◆ Input records:
━━━━

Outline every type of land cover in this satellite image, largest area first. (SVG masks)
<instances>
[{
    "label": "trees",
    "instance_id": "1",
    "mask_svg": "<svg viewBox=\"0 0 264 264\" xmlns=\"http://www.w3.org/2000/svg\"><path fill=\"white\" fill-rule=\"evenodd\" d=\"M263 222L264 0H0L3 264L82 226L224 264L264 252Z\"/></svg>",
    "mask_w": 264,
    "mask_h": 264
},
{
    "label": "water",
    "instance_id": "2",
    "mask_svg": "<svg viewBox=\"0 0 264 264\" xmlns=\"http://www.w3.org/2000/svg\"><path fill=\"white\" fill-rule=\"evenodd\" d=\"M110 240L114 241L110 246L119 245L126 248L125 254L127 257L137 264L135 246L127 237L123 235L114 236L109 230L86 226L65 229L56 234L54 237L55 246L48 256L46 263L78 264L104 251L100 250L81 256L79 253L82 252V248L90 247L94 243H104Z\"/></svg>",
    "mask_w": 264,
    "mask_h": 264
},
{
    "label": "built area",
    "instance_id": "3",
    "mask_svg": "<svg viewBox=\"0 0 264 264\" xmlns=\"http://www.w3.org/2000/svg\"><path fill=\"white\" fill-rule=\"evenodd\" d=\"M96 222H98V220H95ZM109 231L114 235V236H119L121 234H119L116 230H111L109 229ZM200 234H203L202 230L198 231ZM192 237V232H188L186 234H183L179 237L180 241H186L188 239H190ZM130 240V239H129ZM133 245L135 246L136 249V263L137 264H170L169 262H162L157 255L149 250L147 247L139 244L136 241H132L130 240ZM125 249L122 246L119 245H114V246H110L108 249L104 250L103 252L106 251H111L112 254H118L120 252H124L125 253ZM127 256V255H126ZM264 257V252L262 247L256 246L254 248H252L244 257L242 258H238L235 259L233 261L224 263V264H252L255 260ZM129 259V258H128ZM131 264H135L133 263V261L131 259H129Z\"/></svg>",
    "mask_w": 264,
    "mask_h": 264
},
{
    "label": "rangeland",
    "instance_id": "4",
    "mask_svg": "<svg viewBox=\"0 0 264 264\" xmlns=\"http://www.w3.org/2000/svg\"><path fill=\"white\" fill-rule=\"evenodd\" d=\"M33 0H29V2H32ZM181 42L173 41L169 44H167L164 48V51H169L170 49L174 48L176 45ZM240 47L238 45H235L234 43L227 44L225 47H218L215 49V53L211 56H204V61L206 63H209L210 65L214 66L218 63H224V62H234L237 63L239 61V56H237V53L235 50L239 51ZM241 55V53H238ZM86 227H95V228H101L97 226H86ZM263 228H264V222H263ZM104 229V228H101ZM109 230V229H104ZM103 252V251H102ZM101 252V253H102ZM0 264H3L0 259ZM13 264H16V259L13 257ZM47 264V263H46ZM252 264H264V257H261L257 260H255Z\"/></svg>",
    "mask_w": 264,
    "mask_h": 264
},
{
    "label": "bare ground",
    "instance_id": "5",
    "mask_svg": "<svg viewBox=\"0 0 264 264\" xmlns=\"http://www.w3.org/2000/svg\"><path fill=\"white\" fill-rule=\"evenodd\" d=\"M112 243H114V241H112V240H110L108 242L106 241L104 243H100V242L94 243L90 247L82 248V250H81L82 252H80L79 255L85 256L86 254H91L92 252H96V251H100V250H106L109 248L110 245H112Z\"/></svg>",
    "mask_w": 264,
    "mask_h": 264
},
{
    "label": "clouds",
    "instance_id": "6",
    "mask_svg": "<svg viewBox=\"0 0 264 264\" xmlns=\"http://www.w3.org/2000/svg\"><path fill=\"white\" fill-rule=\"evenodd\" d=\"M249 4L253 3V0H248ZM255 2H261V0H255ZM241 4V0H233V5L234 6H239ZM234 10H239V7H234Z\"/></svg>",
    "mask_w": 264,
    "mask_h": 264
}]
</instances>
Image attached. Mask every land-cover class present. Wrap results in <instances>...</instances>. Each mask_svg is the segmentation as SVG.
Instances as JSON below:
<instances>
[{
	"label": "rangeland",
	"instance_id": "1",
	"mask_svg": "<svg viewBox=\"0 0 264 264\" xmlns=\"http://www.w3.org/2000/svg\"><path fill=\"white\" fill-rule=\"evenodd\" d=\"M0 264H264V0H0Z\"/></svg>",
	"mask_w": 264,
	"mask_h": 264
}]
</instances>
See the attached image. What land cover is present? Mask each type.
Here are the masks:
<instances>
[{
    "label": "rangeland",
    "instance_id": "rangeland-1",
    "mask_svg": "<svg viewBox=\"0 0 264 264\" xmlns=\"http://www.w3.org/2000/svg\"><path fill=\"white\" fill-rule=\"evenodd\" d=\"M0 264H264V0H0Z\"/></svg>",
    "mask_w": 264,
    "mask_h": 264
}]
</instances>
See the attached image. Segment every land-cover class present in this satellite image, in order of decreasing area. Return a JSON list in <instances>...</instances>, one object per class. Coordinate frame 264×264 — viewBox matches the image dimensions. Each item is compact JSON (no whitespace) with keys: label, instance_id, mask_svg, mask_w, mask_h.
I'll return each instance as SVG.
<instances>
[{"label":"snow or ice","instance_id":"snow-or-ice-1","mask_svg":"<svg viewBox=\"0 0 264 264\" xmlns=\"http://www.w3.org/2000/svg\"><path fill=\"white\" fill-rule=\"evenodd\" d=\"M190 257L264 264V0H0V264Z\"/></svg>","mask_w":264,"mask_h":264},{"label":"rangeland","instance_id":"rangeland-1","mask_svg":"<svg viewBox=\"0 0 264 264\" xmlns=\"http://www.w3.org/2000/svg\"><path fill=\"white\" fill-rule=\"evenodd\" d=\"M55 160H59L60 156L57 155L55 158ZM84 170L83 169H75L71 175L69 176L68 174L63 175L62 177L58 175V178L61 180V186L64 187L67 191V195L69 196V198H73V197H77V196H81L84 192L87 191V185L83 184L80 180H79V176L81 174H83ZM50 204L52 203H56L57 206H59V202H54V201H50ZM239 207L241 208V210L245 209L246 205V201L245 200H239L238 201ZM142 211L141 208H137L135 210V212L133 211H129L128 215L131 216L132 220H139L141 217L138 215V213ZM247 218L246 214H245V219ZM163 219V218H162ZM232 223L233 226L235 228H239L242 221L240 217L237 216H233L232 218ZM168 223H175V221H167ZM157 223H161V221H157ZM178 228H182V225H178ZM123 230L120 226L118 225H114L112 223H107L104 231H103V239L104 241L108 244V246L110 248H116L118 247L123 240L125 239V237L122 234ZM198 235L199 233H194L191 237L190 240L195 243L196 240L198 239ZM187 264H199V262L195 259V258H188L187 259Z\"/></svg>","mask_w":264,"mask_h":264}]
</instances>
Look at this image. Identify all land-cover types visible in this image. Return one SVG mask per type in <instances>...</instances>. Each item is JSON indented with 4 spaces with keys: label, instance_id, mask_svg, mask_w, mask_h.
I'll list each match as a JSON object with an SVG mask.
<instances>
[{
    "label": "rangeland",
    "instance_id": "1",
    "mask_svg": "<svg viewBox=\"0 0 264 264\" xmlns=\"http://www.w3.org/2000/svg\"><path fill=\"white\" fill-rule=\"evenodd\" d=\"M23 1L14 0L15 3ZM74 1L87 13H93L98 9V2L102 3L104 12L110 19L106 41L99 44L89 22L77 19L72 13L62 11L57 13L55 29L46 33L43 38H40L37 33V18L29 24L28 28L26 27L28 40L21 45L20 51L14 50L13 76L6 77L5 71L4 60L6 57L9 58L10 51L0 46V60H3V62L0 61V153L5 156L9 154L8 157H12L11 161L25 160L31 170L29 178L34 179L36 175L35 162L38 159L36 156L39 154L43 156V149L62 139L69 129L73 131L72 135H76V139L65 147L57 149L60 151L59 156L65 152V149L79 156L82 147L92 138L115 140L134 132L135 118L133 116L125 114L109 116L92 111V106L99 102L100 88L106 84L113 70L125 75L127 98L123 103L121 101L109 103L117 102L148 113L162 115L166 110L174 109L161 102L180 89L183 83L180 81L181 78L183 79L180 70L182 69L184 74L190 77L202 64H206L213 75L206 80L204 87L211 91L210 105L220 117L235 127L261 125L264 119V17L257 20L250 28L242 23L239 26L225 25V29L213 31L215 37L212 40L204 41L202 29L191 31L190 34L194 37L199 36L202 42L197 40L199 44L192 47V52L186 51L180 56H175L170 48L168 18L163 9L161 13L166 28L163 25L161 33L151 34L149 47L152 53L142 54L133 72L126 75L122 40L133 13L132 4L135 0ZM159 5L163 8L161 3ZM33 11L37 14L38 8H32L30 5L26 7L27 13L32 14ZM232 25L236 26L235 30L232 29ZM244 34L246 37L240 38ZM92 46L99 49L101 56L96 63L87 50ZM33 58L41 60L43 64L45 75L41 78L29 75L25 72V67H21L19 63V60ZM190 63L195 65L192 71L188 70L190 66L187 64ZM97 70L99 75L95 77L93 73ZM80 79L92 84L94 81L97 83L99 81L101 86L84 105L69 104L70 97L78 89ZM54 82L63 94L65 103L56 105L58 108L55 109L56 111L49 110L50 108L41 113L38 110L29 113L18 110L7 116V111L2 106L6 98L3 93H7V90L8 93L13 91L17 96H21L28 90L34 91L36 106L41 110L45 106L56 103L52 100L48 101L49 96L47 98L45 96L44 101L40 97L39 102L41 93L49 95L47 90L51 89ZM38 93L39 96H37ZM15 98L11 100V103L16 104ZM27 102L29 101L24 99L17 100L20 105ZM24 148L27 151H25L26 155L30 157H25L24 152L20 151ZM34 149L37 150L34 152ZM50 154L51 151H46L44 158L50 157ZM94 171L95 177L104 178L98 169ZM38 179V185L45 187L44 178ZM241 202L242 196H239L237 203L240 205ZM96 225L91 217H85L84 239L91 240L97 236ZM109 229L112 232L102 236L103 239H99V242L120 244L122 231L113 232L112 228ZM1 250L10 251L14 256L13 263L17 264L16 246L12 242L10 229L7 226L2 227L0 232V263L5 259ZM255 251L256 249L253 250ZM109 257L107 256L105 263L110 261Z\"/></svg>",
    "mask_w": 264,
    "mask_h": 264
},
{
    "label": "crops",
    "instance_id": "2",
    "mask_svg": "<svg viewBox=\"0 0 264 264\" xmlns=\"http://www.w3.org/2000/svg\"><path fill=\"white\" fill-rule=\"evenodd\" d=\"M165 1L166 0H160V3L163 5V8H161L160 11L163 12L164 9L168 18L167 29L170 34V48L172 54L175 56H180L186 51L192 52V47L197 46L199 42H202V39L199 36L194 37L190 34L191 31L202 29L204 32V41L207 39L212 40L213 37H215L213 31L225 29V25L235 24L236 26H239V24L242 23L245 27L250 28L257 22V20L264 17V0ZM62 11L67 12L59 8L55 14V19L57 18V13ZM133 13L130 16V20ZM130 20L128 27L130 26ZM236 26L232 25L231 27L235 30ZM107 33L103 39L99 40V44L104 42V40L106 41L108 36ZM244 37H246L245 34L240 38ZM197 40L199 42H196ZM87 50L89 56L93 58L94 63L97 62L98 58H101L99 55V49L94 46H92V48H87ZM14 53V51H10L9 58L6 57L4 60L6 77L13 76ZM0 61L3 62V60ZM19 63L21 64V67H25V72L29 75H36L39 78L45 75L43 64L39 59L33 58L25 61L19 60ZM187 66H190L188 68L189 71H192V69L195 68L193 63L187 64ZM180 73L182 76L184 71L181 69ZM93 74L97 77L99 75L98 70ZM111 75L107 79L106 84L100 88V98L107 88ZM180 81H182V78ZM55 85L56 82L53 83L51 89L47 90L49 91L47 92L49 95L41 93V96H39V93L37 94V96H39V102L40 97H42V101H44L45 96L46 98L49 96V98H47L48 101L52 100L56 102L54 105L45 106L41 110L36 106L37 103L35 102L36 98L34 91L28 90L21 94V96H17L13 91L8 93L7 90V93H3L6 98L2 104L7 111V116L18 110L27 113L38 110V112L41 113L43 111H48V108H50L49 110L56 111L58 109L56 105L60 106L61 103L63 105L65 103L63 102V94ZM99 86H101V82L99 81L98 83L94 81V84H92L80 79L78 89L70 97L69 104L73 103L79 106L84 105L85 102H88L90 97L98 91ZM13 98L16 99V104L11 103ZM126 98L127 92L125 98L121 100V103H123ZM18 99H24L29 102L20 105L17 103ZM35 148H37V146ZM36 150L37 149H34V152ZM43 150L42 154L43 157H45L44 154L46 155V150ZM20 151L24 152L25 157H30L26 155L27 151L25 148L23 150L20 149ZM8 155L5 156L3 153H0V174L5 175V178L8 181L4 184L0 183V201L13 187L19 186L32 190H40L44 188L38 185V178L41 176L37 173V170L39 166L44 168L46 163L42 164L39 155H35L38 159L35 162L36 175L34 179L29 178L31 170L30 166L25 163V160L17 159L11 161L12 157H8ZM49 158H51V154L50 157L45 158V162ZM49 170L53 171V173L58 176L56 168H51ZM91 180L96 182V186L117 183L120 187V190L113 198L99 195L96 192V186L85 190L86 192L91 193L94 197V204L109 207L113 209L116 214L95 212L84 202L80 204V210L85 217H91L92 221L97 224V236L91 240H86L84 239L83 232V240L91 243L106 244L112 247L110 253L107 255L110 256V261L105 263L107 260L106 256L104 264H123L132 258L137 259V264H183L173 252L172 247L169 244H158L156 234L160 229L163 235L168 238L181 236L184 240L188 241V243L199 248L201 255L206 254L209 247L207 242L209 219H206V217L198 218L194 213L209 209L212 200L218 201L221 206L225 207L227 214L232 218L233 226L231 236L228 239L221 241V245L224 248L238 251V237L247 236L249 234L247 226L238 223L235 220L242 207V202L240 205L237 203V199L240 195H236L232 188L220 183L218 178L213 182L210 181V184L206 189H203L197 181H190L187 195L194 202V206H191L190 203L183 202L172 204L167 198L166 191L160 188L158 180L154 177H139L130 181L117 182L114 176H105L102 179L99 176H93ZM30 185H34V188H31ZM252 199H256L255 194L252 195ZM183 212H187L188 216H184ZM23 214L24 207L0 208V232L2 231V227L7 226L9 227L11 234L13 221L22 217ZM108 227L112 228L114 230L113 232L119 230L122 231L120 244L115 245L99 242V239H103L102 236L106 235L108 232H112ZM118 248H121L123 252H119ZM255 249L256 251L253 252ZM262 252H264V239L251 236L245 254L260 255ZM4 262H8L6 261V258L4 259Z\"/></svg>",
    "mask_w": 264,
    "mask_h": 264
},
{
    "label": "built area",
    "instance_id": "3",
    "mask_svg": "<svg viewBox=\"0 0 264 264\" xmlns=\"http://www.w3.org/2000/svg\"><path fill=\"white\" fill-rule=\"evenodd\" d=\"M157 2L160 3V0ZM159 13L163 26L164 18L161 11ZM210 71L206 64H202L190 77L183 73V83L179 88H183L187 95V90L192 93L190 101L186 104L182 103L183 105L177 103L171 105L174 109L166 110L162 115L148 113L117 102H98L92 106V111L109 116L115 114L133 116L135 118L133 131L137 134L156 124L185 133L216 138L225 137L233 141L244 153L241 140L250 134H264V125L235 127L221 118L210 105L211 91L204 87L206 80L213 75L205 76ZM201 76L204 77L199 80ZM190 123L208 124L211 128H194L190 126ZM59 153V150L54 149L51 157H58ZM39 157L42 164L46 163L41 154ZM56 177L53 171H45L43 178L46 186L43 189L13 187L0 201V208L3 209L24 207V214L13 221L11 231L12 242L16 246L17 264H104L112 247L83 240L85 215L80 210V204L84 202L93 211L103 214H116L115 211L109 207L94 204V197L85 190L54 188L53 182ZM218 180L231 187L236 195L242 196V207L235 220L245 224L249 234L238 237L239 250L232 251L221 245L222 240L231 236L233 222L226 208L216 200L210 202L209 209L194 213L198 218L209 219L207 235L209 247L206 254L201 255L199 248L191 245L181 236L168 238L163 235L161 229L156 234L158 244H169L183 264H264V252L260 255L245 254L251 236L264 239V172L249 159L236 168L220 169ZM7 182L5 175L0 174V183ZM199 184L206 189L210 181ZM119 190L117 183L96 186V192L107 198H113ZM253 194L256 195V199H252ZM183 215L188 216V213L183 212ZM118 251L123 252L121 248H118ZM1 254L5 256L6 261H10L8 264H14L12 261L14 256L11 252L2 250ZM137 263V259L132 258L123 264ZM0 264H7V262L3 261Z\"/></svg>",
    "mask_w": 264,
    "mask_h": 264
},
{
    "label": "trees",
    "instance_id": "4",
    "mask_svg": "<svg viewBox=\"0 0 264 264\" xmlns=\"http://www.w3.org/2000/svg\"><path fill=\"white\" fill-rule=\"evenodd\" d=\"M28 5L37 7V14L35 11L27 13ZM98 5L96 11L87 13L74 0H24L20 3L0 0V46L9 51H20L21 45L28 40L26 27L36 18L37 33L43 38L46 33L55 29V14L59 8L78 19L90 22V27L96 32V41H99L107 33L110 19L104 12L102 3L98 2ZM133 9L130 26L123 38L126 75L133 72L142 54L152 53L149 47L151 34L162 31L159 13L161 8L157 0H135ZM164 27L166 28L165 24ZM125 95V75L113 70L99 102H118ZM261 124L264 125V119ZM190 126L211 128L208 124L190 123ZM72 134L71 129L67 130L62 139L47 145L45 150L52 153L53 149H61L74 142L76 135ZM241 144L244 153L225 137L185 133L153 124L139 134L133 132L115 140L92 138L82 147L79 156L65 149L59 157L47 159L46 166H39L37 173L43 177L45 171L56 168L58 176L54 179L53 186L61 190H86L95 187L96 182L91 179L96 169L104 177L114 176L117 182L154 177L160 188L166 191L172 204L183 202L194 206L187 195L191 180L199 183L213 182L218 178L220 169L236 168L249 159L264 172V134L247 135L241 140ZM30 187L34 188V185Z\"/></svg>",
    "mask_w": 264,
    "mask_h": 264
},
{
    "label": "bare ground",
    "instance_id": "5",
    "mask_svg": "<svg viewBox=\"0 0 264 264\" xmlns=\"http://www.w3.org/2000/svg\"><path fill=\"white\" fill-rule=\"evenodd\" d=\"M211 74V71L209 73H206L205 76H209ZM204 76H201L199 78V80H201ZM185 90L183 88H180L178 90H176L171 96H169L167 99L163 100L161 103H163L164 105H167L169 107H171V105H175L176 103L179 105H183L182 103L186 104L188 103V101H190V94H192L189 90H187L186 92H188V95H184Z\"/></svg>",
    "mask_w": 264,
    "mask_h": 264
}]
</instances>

━━━━

Find every row above that contains the string "JSON" and copy each of those rows in full.

◆ Answer for the task:
Instances as JSON below:
See the attached image. Segment every land-cover class present in this satellite image, in order of decreasing area. Return a JSON list in <instances>...</instances>, one object per class. Coordinate frame 264×264 — viewBox matches the image dimensions. Each item is compact JSON (no whitespace) with keys: label, instance_id, mask_svg, mask_w, mask_h.
Look at this image. Identify all land-cover types visible in this image. Return one SVG mask per type in <instances>...</instances>. Each item is JSON indented with 4 spaces with keys: label, instance_id, mask_svg, mask_w, mask_h.
I'll list each match as a JSON object with an SVG mask.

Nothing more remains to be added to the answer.